The judge dismissed the Trump campaign’s argument that its observers were unfairly denied access to vote-counting operations in certain counties, noting that both Trump and Biden’s observers were subject to the same restrictions. He also said the Trump team’s lawyers misunderstood the lessons of Bush v. Gore — the Supreme Court ruling that delivered the 2000 election to George W. Bush — in their attempt to apply it to the current case.

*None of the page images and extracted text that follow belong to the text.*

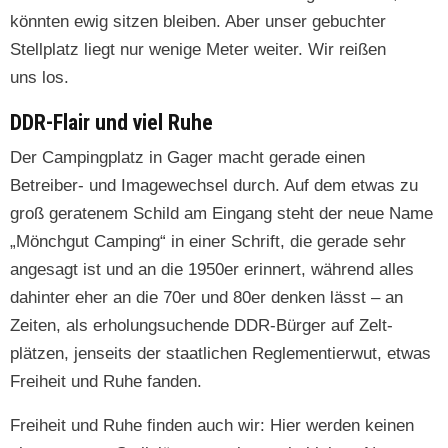
kön­nten ewig sitzen bleiben. Aber unser gebuchter
Stellplatz liegt nur wenige Meter weit­er. Wir reißen
uns los.
DDR-Flair und viel Ruhe
Der Camp­ing­platz in Gager macht ger­ade einen
Betreiber- und Imagewech­sel durch. Auf dem etwas zu
groß ger­aten­em Schild am Ein­gang ste­ht der neue Name
„Mönchgut Camp­ing“ in ein­er Schrift, die ger­ade sehr
ange­sagt ist und an die 1950er erin­nert, während alles
dahin­ter eher an die 70er und 80er denken lässt – an
Zeit­en, als erhol­ung­suchende DDR-Bürg­er auf Zelt­
plätzen, jen­seits der staatlichen Regle­men­tier­wut, etwas
Frei­heit und Ruhe fanden.
Frei­heit und Ruhe find­en auch wir: Hier wer­den keinen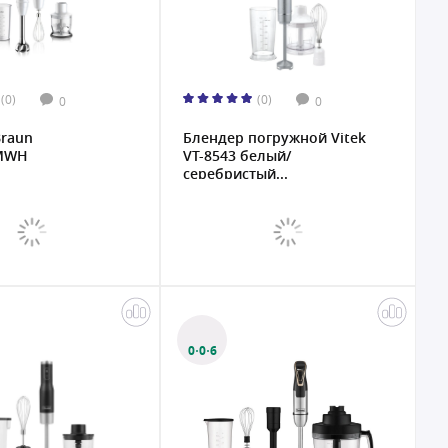
(0)
(0)
0
0
Braun
Блендер погружной Vitek
MWH
VT-8543 белый/
серебристый...
0·0·6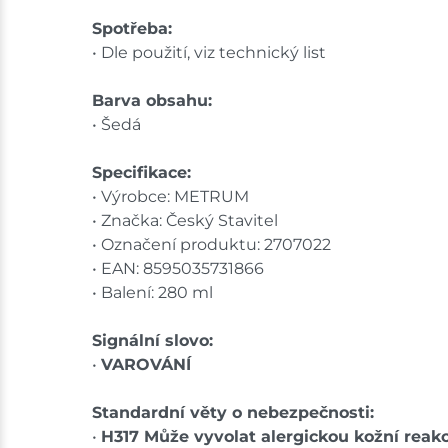
Spotřeba:
• Dle použití, viz technický list
Barva obsahu:
• Šedá
Specifikace:
• Výrobce: METRUM
• Značka: Český Stavitel
• Označení produktu: 2707022
• EAN: 8595035731866
• Balení: 280 ml
Signální slovo:
•
VAROVÁNÍ
Standardní věty o nebezpečnosti:
•
H317 Může vyvolat alergickou kožní reakc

And Brann rejected the notion that counties who offered voters an opportunity to “cure” defective mail-in ballots should have those votes thrown out because other counties — those with a larger proportion of Trump voters — did not. The decision not to offer voters a chance to cure ballots was not made by the parties the Trump campaign sued, namely Boockvar and seven heavily Democratic counties.

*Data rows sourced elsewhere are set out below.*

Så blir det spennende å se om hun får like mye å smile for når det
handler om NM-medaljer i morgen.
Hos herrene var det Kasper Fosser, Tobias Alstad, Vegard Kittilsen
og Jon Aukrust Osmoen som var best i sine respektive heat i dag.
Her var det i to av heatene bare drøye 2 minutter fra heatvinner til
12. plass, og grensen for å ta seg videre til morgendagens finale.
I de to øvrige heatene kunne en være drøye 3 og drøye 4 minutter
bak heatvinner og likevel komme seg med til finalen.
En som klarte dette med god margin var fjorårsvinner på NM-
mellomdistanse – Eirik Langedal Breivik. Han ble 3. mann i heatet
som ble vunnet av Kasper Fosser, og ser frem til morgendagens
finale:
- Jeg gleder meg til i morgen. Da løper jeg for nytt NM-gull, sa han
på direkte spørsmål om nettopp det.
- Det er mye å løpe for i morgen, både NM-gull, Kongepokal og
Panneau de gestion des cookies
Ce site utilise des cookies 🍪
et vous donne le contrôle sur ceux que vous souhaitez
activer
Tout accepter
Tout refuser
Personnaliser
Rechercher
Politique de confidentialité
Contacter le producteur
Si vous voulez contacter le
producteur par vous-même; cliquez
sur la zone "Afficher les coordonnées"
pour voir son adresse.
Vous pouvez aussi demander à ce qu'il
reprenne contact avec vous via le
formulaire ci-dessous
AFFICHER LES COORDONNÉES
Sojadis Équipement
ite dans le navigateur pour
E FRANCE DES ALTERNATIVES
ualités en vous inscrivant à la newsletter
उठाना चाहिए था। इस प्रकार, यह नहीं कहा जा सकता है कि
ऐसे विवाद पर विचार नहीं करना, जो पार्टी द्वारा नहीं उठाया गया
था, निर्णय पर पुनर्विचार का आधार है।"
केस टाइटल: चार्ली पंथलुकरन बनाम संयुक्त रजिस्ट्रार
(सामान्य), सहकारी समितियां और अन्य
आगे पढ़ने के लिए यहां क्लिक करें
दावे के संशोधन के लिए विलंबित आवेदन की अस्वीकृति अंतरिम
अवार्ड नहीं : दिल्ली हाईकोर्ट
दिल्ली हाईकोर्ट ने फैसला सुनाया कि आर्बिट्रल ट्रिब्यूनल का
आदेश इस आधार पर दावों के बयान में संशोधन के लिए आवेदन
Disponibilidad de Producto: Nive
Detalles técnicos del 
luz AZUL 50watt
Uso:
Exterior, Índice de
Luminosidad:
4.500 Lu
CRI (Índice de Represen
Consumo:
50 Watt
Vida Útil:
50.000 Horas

In rejecting this claim, Brann shredded the Trump legal team’s mix-and-match approach to their argument.
“This claim, like Frankenstein’s Monster, has been haphazardly stitched together from two distinct theories in an attempt to avoid controlling precedent,” Brann wrote.

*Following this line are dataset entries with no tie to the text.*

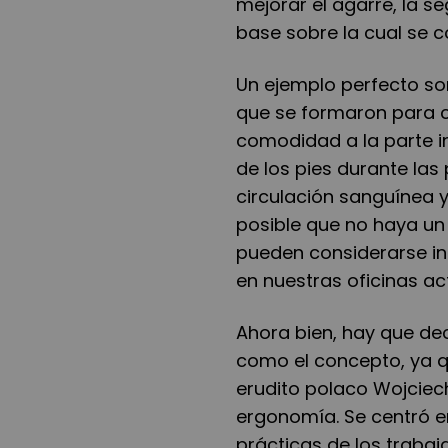
mejorar el agarre, la se
base sobre la cual se 
Un ejemplo perfecto son
que se formaron para c
comodidad a la parte in
de los pies durante la
circulación sanguínea 
posible que no haya un
pueden considerarse in
en nuestras oficinas ac
Ahora bien, hay que de
como el concepto, ya qu
erudito polaco Wojciec
ergonomía. Se centró en
prácticas de los trabaja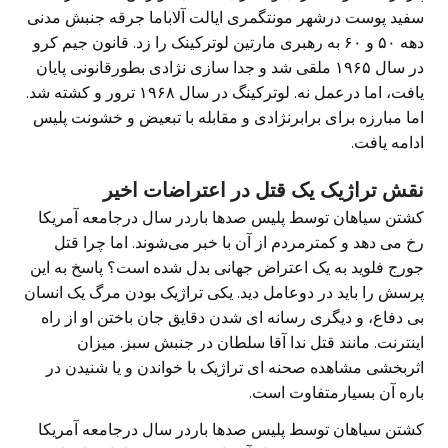
سفید پوست درشهر مونتگمری ایالت آلاباما جرقه جنبش مدنی
دهه ۵۰ و ۶۰ به رهبری مارتین لوترکینک را زد. قانون جیم کرو
در سال ۱۹۶۵ ملقی شد و جدا سازی نژادی بطورقانونی پایان
یافت، اما درعمل نه. لوترکینگ در سال ۱۹۶۸ ترور و کشته شد.
اما مبارزه برای برابرنژادی و مقابله با تبعیض و خشونت پلیس
ادامه یافت.
نقش تراژیک یک قتل در اعتراضات اخیر
کشتن سیاهان توسط پلیس صدها باردر سال درجامعه آمریکا
رخ می دهد و کمترمردم از آن با خبر می‌شوند. اما چرا قتل
جورج فلوید به یک اعتراض جهانی بدل شده است؟ پاسخ به این
پرسش را باید در دوعامل دید. یکی تراژیک بودن مرگ یک انسان
بی دفاع، و دیگری رسانه ای شدن دقایق جان باختن او از راه
اینترنت. مانند قتل ندا آقا سلطان در جنبش سبز. میزان
اثربخشی مشاهده صحنه ای تراژیک با خواندن و یا شنیدن در
باره آن بسیارمتفاوت است.
کشتن سیاهان توسط پلیس صدها باردر سال درجامعه آمریکا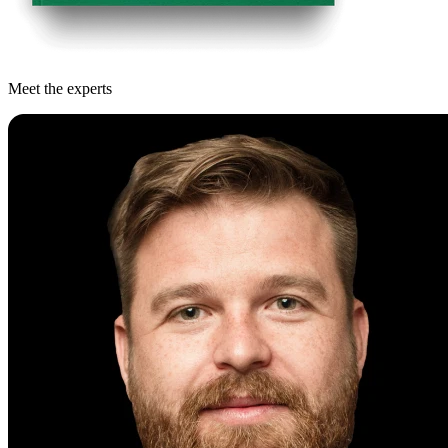
Meet the experts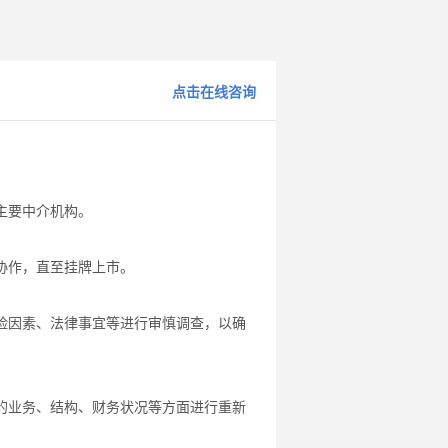
点击在线咨询
主要中介机构。
协作，直至挂牌上市。
险因素、法律事宜等进行审慎调查，以确
的业务、结构、财务状况等方面进行重新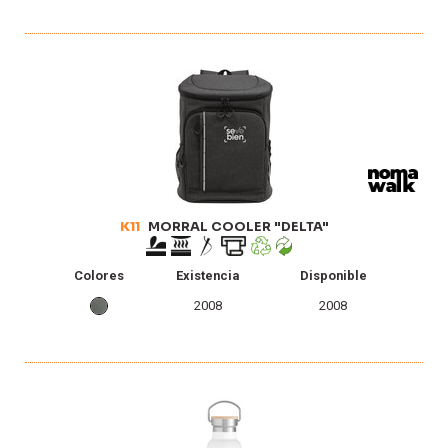
K11
MORRAL COOLER "DELTA"
Colores
Existencia
Disponible
2008
2008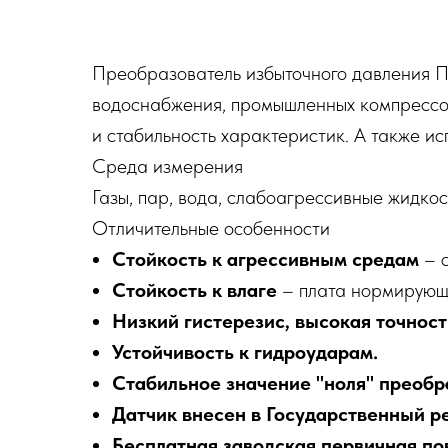
Преобразователь избыточного давления П
водоснабжения, промышленных компрессорны
и стабильность характеристик. А также ис
Среда измерения
Газы, пар, вода, слабоагрессивные жидкос
Отличительные особенности
Стойкость к агрессивным средам
– с
Стойкость к влаге
– плата нормирующе
Низкий гистерезис, высокая точнос
Устойчивость к гидроударам.
Стабильное значение "ноля" преобр
Датчик внесен в Государственный р
Бесплатная заводская первичная по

Brann was appointed by President Barack Obama, but is regarded as a conservative judge and an atypical Obama nominee. Brann, who was selected by Sen. Pat Toomey (R-Pa.), served as a regional Republican Party chairman in Pennsylvania for about a decade before being nominated to the federal bench.
“Even assuming that they can establish that their right to vote has been denied, which they cannot, Plaintiffs seek to remedy the denial of their votes by invalidating the votes of millions of others. Rather than requesting that their votes be counted, they seek to discredit scores of other votes, but only for one race. This is simply not how the Constitution works,” the judge wrote.
In a statement signed by Giuliani and campaign legal adviser Jenna Ellis, the Trump campaign pledged to appeal Brann's ruling, adding: "Today’s decision turns out to help us in our strategy to get expeditiously to the U.S. Supreme Court. Although we fully disagree with this opinion, we’re thankful to the Obama-appointed judge for making this anticipated decision quickly, rather than simply trying to run out the clock."
In a statement, Toomey said Biden had won Pennsylvania and with it the presidential election: “With today’s decision by Judge Matthew Brann, a longtime conservative Republican whom I know to be a fair and unbiased jurist, to dismiss the Trump campaign’s lawsuit, President Trump has exhausted all plausible legal options to challenge the result of the presidential race in Pennsylvania."
The court also rejected an attempt from the Trump team to further amend its complaint.
“Given that: (1) Plaintiffs have already amended once as of right; (2) Plaintiffs seek to amend simply in order to effectively reinstate their initial complaint and claims; and (3) the deadline for counties in Pennsylvania to certify their election results to Secretary Boockvar is November 23, 2020, amendment would unduly delay resolution of the issues,” Brann wrote.
Brann also frowned on the merry-go-round of representation that marked the Trump campaign’s efforts throughout the suit.
“Although this case was initiated less than two weeks ago, it has already developed its own tortured procedural history,” Brann wrote. “Plaintiffs have made multiple attempts at amending the pleadings, and have had attorneys both appear and withdraw in a matter of seventy-two hours.”
Brann mentioned in passing a “rude and ill-conceived voicemail” one of the lawyers representing Trump received from a junior attorney at Kirkland & Ellis, saying it “distracted the Court’s attention from the significant issues at hand.” The judge said the message was inappropriate but he rejected a Trump lawyer’s request to impose sanctions on the firm, whose attorneys represented Boockvar.
The Trump campaign wasn’t the only party to the case to face some upheaval on its legal team. On Friday, the Kirkland lawyers moved to withdraw from the case, to be replaced by a team from the law firm, Kramer Levin, which included a key lawyer for Democrats during the impeachment of President Donald Trump, Barry Berke.